* [Text under study]:
San Francisco, CA—The combination of encorafenib (Braftovi) plus cetuximab (Erbitux), with or without binimetinib (Mektovi), improved the quality of life based on patient-reported assessments better than current standard of care in the treatment of patients with metastatic colorectal cancer (CRC) and BRAF V600E mutation, according to the BEACON CRC study, which was presented at the 2020 Gastrointestinal Cancers Symposium.
In the BEACON CRC study, the triplet and the doublet regimens reduced the risk for quality-of-life deterioration by more than 40% by multiple assessment instruments compared with the control regimen, according to Scott Kopetz, MD, PhD, FACP, Department of Gastrointestinal Medical Oncology, Division of Cancer Medicine, M.D. Anderson Cancer Center, Houston, TX. The median overall survival (OS) of the doublet was equal to that of the triplet with additional follow-up; therefore, the 2-drug combination of encorafenib plus cetuximab will be submitted to the FDA for review, said Dr Kopetz.

* [Source material]:
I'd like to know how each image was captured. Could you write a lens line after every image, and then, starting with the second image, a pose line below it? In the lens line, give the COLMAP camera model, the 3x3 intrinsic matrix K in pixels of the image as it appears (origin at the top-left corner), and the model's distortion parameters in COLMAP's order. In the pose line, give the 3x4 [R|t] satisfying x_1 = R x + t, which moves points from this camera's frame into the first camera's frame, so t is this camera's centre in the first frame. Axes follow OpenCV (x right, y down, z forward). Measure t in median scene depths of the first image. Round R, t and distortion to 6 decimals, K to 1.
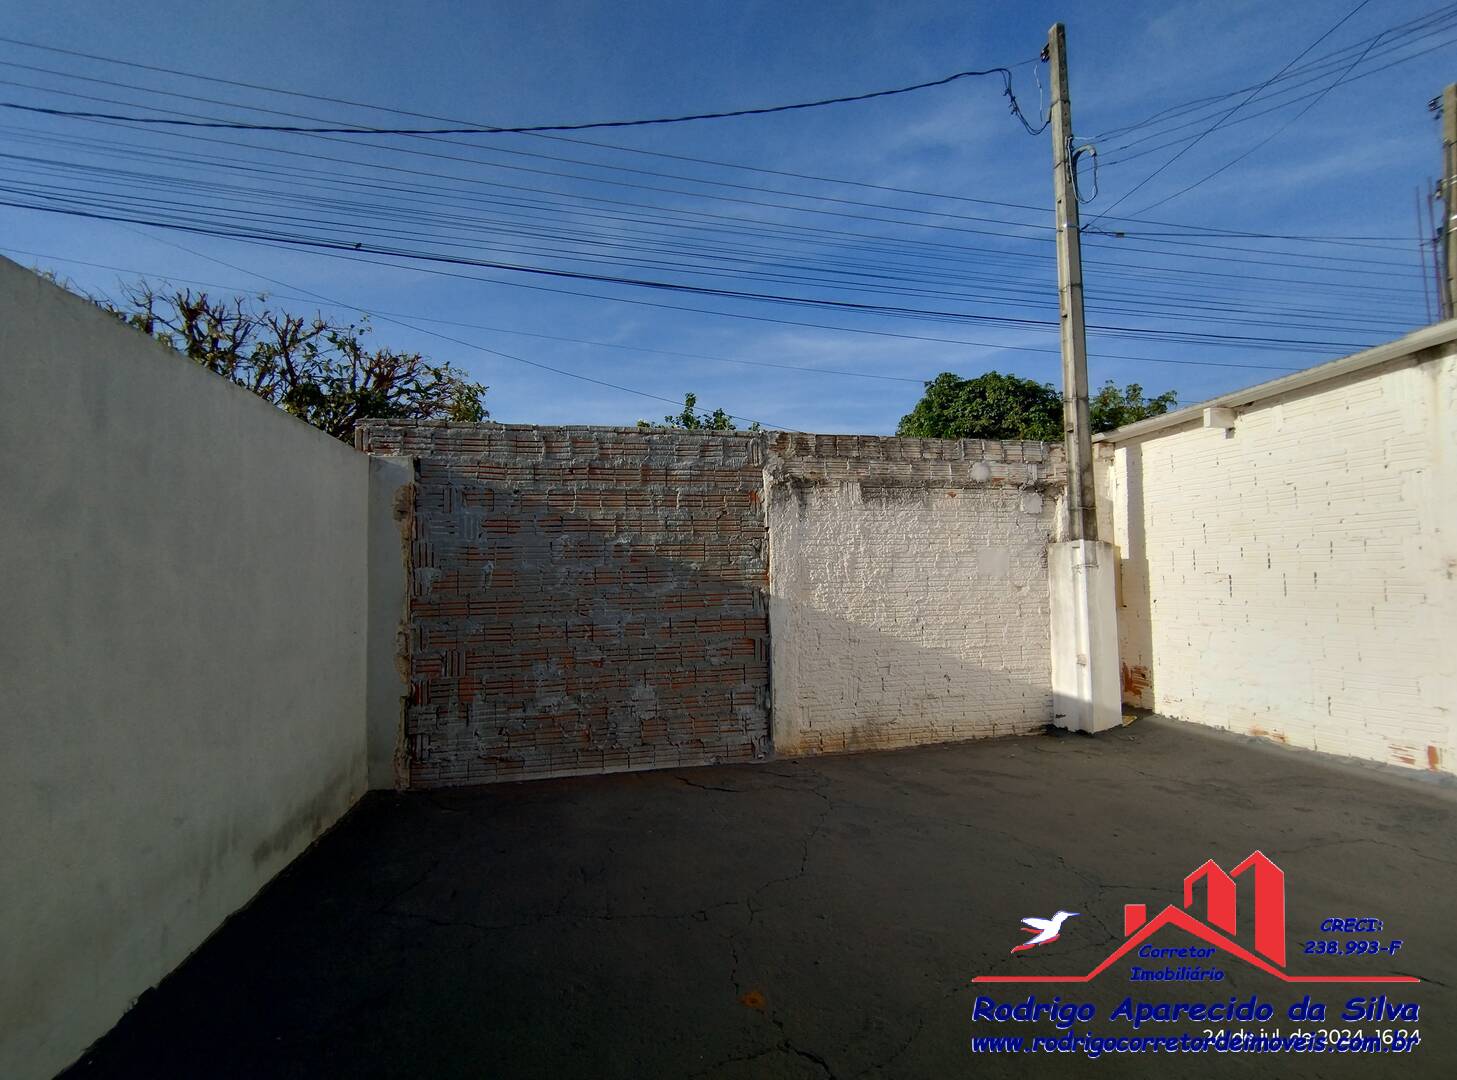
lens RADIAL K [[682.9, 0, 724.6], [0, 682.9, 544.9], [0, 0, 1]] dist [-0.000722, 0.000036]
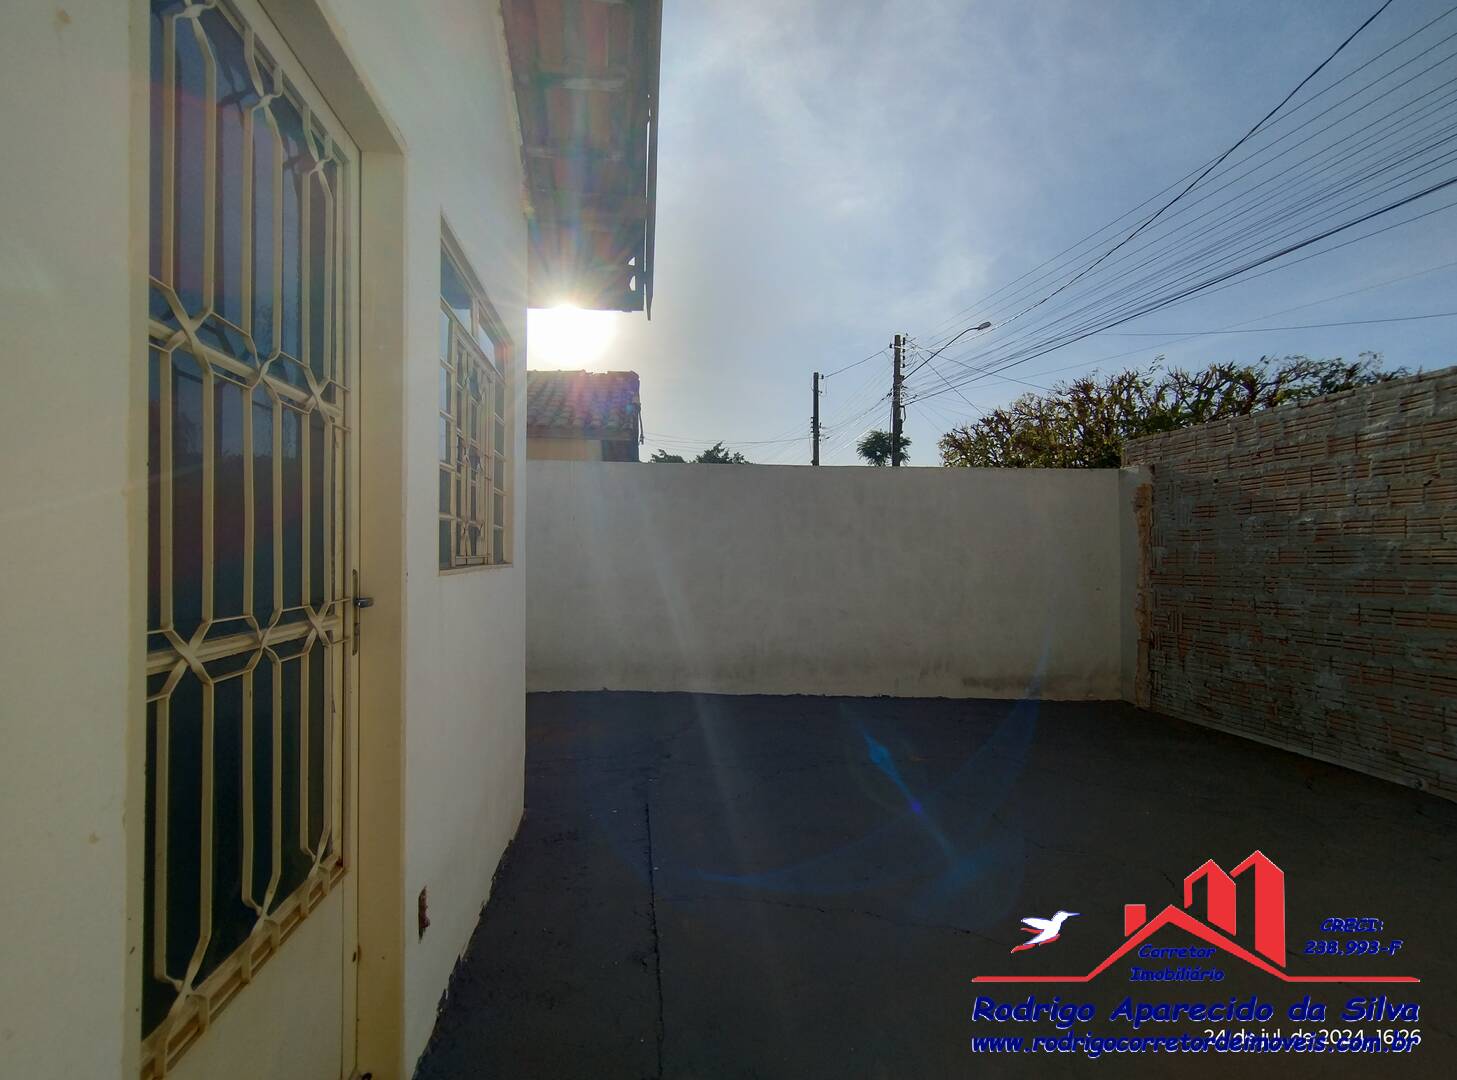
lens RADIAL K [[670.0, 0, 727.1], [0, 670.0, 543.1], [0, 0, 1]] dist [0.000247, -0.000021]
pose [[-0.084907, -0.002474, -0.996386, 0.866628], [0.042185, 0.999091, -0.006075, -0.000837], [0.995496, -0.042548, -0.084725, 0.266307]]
==
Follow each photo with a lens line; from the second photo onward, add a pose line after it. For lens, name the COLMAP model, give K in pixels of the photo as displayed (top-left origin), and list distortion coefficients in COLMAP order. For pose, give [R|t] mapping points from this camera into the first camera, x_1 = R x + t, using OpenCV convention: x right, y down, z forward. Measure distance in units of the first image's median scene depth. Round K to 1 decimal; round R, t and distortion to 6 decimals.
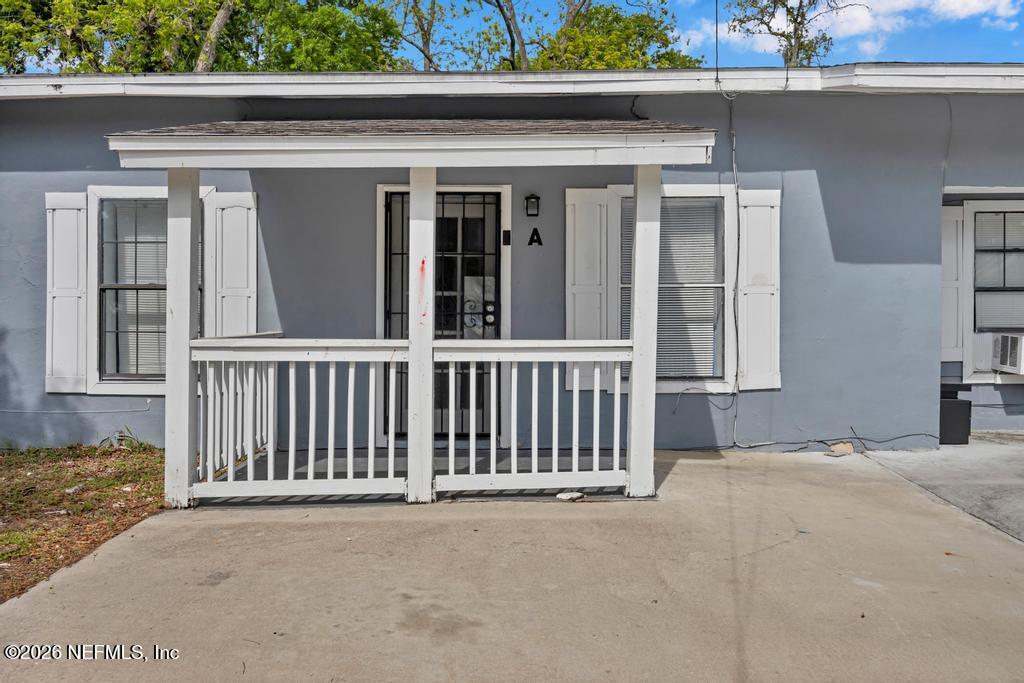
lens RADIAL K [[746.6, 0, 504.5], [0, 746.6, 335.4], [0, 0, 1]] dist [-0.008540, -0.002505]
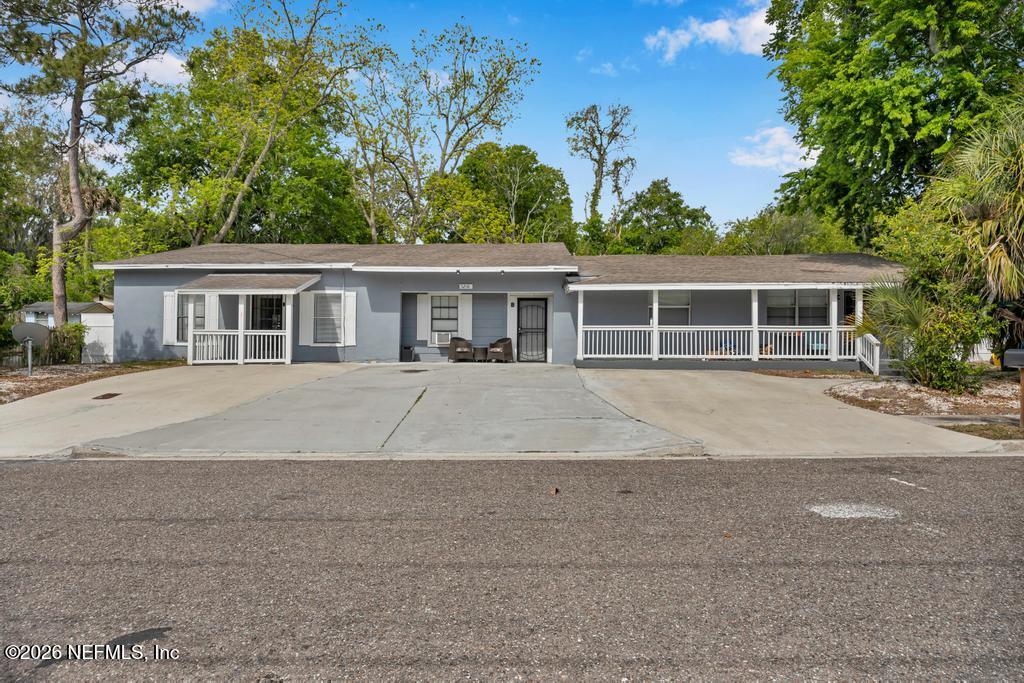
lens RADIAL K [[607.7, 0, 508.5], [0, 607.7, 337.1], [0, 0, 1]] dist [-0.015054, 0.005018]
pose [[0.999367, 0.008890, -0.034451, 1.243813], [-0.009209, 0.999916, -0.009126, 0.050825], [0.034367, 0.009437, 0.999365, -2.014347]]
* * *
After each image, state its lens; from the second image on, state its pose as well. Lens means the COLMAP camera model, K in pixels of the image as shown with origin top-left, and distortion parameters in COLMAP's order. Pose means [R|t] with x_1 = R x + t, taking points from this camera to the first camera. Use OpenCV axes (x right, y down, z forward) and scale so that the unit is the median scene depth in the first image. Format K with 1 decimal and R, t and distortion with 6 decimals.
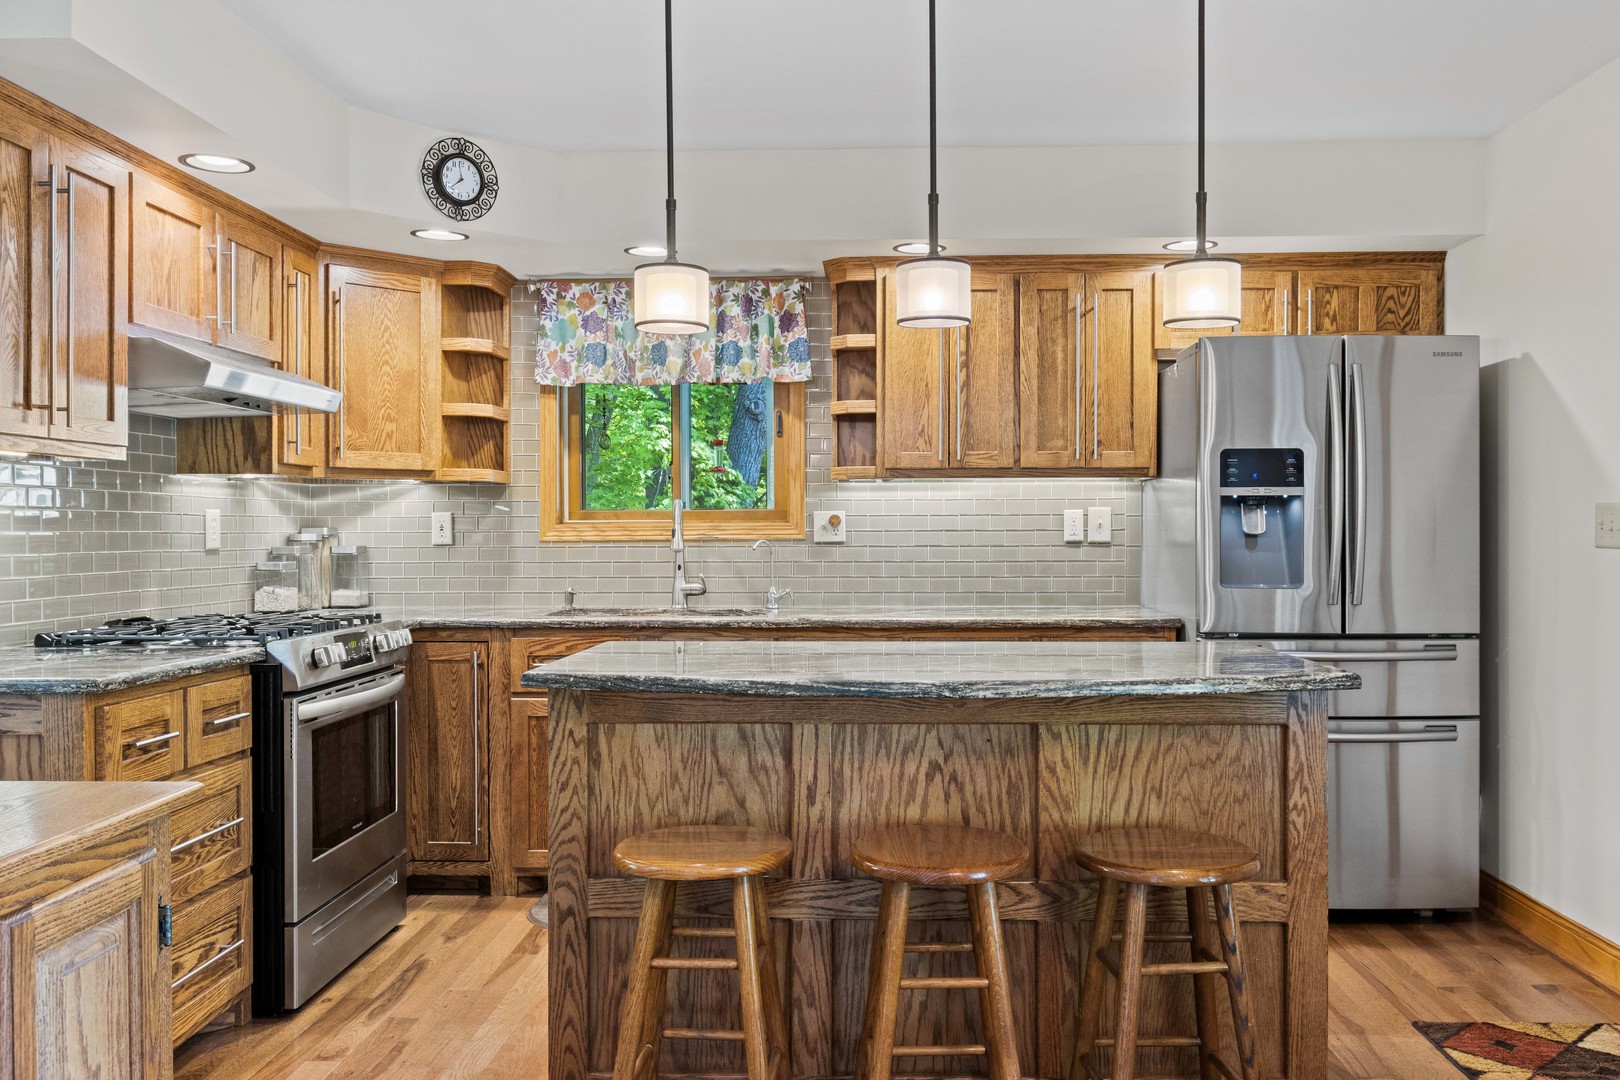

* [Assigned task]: Return the part of the BEACON CRC article that begins with the words "In the BEACON" and ends after "said Dr Kopetz.", copied word for word.

* [Response area]:
In the BEACON CRC study, the triplet and the doublet regimens reduced the risk for quality-of-life deterioration by more than 40% by multiple assessment instruments compared with the control regimen, according to Scott Kopetz, MD, PhD, FACP, Department of Gastrointestinal Medical Oncology, Division of Cancer Medicine, M.D. Anderson Cancer Center, Houston, TX. The median overall survival (OS) of the doublet was equal to that of the triplet with additional follow-up; therefore, the 2-drug combination of encorafenib plus cetuximab will be submitted to the FDA for review, said Dr Kopetz.